銀のしずくふるふる 金のしずくふるふる

「やめろ! その小熊は熊じゃない、人間だ。よく見ろ。女の子だ。神居中学三年二組の白川舞だ!」

とたん、体に電流が走ったような衝撃がきた。

俺はふんばって、両手でかかげたメコンノマコイに気持ちを集中する。

鞘に光るふくろうの目と、研ぎ澄まされた刃の光に意識のすべてをゆだねる。

ほかにひきづれれないように。

二度とくらまらせないように。

俺は目をつむって電流の痛みにじっと耐えた。



どれくらい時間がたったのだろう、桜井が、ほんとだ、とうめくのが聞こえた。

「あれ、白川さんだ」

それとほぼ同時に、周りからいっせいに、あれは小熊じゃない、あれは女の子だ、なぜ女子が籠に入って槍の下にいるのか、との声があがった。
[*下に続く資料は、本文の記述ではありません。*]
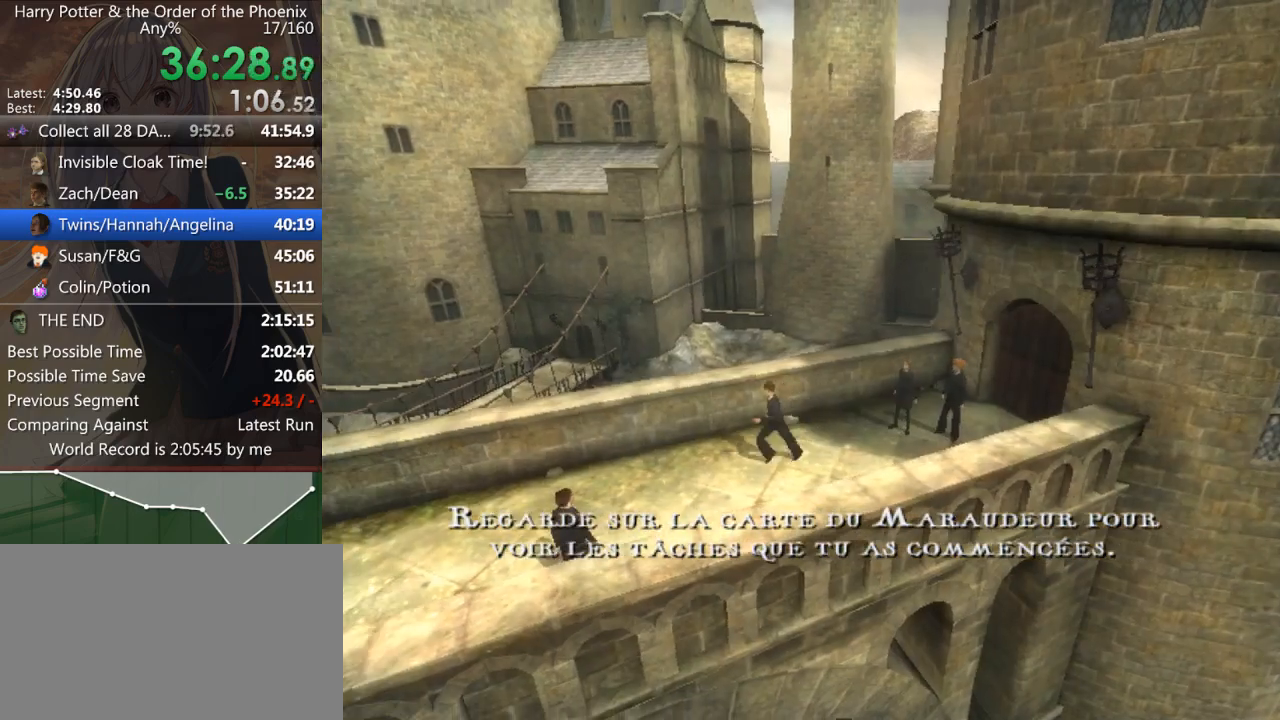
{"keys": ["a", "return", "s", "shift_l"], "mouse": [], "events": [[300, "a", "down"], [367, "return", "down"], [400, "return", "up"], [500, "return", "down"]]}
やがてそれはうねりになり、籠に槍をかざしていた男二人は、そそくさと槍を下ろして籠を開け、まだ眠っている舞を外に出さざる得なくなったのだった。

会場は騒然としていた。

自分たちが人殺しに加担するところではなかったのか、と非難する声があちらこちらから上がっていた。

イヨマンテの執行責任者をだせ、正婆に説明させろと、誰もがわめきだした。

異様な喧騒が暗くなり始めた空に炎のように立ち上っていった。

「淳ぼう」

そして、俺は呼ばれた。

祭壇から、正婆が手招きをしている。